* _Exercise set_:
1) Using the review of The Tenth Inning, answer yes or no for each statement and quote the exact words of the review that decide it: (a) The second half of The Tenth Inning premieres on PBS on 29 September. (b) Early regards the "ugliness" as inherent in the game. (c) The Tenth Inning runs four hours.
2) Quote the review of The Tenth Inning word for word between "Speaking near the" and "exploitative farm systems.", inclusive.

* _Text section_:
--------------------------------------------------
‘The Tenth Inning’: Just a Beautiful Thing

Baseball has an ugly face, that’s the business part.

— Pedro Martinez

“There’s something that happens on the field that’s like poetry, like ballet,” says Gerald Early. “The remarkable thing about the game,” he goes on, “is how beautiful it is, despite all the ugliness that might be around it at times. It’s just a beautiful thing.”

Speaking near the beginning of The Tenth Inning‘s second half, premiering on PBS 29 September, Early describes his love for baseball is deeply personal, based on his childhood experiences and particular plays etched into memory, a concept illustrated as he speaks by still photos of bodies in mid-air, strained and contorted, and for that instant of a play, perfect. For Early, who so appreciates such individual acts of grace, the “ugliness” is around the game, as opposed to inherent in it. It’s a view that helps him to love the game still, even knowing about the Steroid Era, recurrent labor disputes, costly stadiums, underpaid facility crews, and exploitative farm systems.

Early’s dilemma is at the center of Ken Burns and Lynn Novick’s four-hour follow-up to 1994’s Baseball. And it remains unresolved, in part because baseball is, as Keith Olbermann noted at the start of the first part of The Tenth Inning, a game immersed in its own history. This makes for at least two sorts of fans, those who remember and can rhapsodize over plays, like Early, and those who know stats. The documentary makes use of fans who are also players, reporters, and historians, an assembly of men — and Selena Roberts and Doris Kearns Goodwin (note to Burns: girls like baseball too)– who set about here pondering their devotion to a sport that has disappointed them repeatedly.
--------------------------------------------------
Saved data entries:
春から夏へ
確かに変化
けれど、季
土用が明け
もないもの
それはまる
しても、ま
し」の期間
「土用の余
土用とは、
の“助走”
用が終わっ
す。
--------------------------------------------------
* _Solutions to the problems_:
1)
(a) Yes: "premiering on PBS 29 September"
(b) No: "the “ugliness” is around the game, as opposed to inherent in it"
(c) Yes: "four-hour follow-up to 1994’s Baseball"

2)
Speaking near the beginning of The Tenth Inning‘s second half, premiering on PBS 29 September, Early describes his love for baseball is deeply personal, based on his childhood experiences and particular plays etched into memory, a concept illustrated as he speaks by still photos of bodies in mid-air, strained and contorted, and for that instant of a play, perfect. For Early, who so appreciates such individual acts of grace, the “ugliness” is around the game, as opposed to inherent in it. It’s a view that helps him to love the game still, even knowing about the Steroid Era, recurrent labor disputes, costly stadiums, underpaid facility crews, and exploitative farm systems.